Alexander, who has an MBA from Northwestern University’s Kellogg School of Management, said pawn shops, check cashing shops and payday loan operations not only prey on the poor but are a sign of urban decay that prevents desirable economic investment.
“I’m very pro-business, especially pro-small-business,” she said. “I want Oak Park to be a business-friendly town, especially for small business people.”
North Avenue Neighborhood Association lost its battle against Cash America Pawn but is determined to win the war, teaming up with Galewood residents to prevent an EZ Pawn from moving onto North Avenue near Narragansett Avenue. The shop would be on the north side of the street, in the Chicago city limits.
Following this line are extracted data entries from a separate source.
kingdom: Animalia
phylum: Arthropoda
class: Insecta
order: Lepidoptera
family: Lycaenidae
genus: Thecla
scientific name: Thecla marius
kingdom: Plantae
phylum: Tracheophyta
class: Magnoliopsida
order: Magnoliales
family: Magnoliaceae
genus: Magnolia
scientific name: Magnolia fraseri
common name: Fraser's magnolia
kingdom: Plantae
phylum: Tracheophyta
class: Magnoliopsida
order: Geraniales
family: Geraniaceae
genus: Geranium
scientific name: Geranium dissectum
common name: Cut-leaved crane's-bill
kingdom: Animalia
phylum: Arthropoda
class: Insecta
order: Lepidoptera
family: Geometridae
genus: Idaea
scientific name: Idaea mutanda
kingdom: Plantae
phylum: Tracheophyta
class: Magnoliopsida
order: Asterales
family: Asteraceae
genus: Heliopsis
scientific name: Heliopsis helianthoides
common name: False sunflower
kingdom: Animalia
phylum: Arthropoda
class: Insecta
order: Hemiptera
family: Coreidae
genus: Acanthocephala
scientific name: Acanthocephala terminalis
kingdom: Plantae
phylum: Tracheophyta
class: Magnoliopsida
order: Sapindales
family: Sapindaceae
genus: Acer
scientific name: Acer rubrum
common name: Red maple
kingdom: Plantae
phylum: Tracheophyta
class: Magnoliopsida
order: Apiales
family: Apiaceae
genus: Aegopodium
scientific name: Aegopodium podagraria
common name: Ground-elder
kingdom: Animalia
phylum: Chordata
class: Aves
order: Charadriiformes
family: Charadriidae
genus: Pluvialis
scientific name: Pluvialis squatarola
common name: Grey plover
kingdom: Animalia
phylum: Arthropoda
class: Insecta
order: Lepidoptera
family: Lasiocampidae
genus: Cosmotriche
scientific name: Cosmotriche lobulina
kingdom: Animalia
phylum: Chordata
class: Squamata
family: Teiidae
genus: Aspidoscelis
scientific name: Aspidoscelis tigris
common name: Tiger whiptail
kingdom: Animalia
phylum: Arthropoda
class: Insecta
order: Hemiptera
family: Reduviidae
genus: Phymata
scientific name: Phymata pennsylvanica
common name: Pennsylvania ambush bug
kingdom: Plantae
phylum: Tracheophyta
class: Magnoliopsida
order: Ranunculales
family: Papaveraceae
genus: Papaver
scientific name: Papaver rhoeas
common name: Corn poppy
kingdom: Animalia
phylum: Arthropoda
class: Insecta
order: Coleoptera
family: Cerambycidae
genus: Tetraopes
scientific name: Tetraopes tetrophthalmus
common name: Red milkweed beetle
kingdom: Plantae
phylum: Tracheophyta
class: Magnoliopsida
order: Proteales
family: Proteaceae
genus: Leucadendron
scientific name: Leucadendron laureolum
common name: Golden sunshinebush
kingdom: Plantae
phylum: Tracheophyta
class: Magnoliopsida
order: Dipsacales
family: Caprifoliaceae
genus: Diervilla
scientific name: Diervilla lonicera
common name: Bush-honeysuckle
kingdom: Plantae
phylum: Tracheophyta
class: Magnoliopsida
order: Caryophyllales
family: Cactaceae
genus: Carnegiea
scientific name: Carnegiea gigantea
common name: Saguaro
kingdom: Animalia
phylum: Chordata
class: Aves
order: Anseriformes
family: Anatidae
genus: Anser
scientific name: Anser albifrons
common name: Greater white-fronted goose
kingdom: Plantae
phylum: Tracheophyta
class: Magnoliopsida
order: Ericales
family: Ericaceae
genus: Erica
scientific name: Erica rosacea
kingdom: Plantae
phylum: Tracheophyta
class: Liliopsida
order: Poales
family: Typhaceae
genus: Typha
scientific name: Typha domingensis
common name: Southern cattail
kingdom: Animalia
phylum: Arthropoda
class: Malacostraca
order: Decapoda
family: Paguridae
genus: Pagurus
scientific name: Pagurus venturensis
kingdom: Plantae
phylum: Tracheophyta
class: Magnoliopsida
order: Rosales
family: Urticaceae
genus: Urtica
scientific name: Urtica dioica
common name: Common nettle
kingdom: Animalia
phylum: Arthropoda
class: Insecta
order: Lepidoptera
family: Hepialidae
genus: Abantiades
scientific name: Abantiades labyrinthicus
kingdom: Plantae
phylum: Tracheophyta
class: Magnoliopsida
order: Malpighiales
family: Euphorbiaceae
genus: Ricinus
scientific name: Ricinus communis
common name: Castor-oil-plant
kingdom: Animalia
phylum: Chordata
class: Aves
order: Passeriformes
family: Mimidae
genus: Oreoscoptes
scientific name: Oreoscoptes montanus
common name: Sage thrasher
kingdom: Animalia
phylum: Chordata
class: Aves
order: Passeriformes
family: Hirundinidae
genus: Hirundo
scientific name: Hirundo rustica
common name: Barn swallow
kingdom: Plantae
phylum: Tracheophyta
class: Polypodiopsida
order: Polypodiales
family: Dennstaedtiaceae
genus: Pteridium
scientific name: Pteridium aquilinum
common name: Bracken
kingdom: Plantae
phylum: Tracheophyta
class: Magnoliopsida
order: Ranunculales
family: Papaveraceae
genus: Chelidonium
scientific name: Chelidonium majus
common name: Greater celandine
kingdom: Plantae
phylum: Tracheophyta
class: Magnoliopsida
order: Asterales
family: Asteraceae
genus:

Alexander said she sees the North Avenue corridor as the neglected step-child of the Village of Oak Park.
“We would like people to drive west of Austin on North Avenue and think, ‘Wow, this is a different neighborhood,’” the North Harvey Avenue resident said.
But Loretta Daly, business services manager for the Village of Oak Park, bristles at the notion that less attention is paid to the northside corridor than to any of the other 11 business districts.
“There is certainly an interest in moving along any kind of projects that bring value to North Avenue,” she said.
North Avenue, for instance, was highlighted during the 2012 Oak Park Broker and Developer Tour sponsored by the Village of Oak Park and the Oak Park Development Corporation, she said. The tour was intended to give new potential businesses a view of available sites and data on household incomes; daytime, evening and tourist traffic; and commercial investment.
In addition, Daly said, Oak Park committed about $2.55 million to the North Avenue streetscape project that included lighting, sidewalks and medians from Harlem Avenue to Austin Boulevard.
“Granted, that project has been slowed down and is on hiatus because of Chicago, ” she added. The project stopped prematurely around Oak Park Avenue.
Alexander said she plans to request a ban on currency exchange, payday loan operations and pawn shops.
But such a request likely is unnecessary. Village zoning administrator Mike Bruce said local ordinance requires special zoning for any of these types of businesses. A district perimeter overlay that includes anything within the boundaries of Oak Park, such as the south side of North Avenue, prevents such a special zone from being granted.
“The overlay can be a supplement to, kind of makes tweaks to the underlying zoning requirements,” he said.
According to the village Zoning Ordinance Section 3.9.2, the perimeter overlay was established to “improve the visual quality of the perimeter area; encourage a mix of desirable retail uses; protect adjacent residential areas; restrict undesirable signage; and limit undesirable uses.”